The figure came over the dune with the sun at its back, with long hair that blew wild in scintillating effervescent strands. Its silhouette carried something in its right hand, a bludgeon of sorts. Perhaps a length of pipe, or a cricket bat. The wind shifted, and carried with it the unmistakable slither of fine chain mail.

"She's armored," Horace grunted, and rolled a dusty fingertip over the focus knob of his rifle's scope.

"How do you know it's a she?" I asked.

"I don't. Just a guess. Won't matter much if she, or he, is hostile."

We waited. The chemical packs spread across our shoulders and backs provided a sliver of relief from the relentless beat of the desert sun. The dun-colored tarp that covered us rippled in the wind, its corners snapping and clicking their metal eyelets against the pegs that held them down. We'd been there for three sunsets and as many sunrises, had slowly sipped at the dwindling water supply and chewed away the hard and tasteless wayfarer's bread. We hadn't been waiting for this stranger, though.

"Could it be a scout?" I asked.

"If it is it's a stupid one. Coming at us like this, I could put a round between its eyes at this distance with little difficulty." Horace's calm was preternatural. The man had been born to carry the rifle.

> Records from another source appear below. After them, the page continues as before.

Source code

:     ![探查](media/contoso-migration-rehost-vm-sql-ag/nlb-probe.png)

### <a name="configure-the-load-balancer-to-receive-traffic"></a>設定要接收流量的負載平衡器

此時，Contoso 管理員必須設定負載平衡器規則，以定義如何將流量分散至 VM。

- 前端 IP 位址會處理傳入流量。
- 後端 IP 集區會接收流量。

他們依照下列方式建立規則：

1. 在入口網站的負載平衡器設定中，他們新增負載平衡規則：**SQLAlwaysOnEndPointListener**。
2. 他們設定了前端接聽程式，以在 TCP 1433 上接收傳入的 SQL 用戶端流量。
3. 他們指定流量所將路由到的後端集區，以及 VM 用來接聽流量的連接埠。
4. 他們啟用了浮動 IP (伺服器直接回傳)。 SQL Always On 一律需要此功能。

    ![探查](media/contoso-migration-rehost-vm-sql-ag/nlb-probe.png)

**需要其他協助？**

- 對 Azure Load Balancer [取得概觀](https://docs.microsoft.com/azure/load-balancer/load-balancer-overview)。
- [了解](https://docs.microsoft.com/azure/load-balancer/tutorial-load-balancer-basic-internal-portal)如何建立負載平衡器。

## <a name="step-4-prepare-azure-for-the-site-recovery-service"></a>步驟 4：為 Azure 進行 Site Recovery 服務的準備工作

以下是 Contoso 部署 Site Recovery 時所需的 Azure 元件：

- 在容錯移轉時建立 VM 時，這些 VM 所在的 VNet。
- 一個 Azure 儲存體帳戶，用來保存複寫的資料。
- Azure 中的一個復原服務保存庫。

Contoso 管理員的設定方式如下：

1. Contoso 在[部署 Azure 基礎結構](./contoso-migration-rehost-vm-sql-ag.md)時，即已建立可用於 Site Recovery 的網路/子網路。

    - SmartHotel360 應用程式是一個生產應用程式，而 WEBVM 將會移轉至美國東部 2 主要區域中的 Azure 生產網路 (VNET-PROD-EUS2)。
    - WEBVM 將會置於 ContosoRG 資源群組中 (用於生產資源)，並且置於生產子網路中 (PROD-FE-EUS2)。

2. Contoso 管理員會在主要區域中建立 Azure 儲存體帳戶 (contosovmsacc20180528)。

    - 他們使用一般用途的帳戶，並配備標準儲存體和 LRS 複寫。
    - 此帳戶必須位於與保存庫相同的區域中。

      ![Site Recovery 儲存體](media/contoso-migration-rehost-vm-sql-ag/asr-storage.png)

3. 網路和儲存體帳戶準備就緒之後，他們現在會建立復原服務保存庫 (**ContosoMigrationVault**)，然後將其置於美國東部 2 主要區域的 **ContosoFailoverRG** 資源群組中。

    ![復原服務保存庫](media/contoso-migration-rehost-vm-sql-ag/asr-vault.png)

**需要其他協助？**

"Look, it's coming straight for us." Since cresting the sandy rise, the figure had moved in a straight line toward our position. Within the shadow of the dune, it was easier to make out features.

"Definitely a woman. Or one with a woman's parts," Horace said. "Chain mail, ayuh. Good stuff, too. The bits I can see look polished and mended. There's a lot of blood on her, though. It's covering that club she's carrying and there looks to be a big splash of it across her midsection. Can't tell if it's hers though. Fuck it," he said, and picked up the microphone.

"Wait," I hissed, and grabbed at his arm. But it was too late. He'd made up his mind and there'd be no way for me to overpower the stronger man.

"Attention, stranger!" Horace announced. His voice carried over the sand, amplified by the speaker system he'd set up some three days ago.

The figure stopped with one leg braced forward to prevent slipping down the face of the slope.

"Announce your intent!" Horace's rifle had a directional microphone attached to its barrel. We were reconnaissance after all, and the device had come in useful in the past. We'd hear whatever he was aiming at.

The figure out on the sand raised one arm and made a series of rapid hand signals.

"Roh… toh… me… nah… je," Horace read. "Friend in need."

The figure then raised her three last fingers and bent the ring, a known gesture with only one possible translation given the situation.

"Plague," Horace breathed, and the crack of his rifle shattered the world.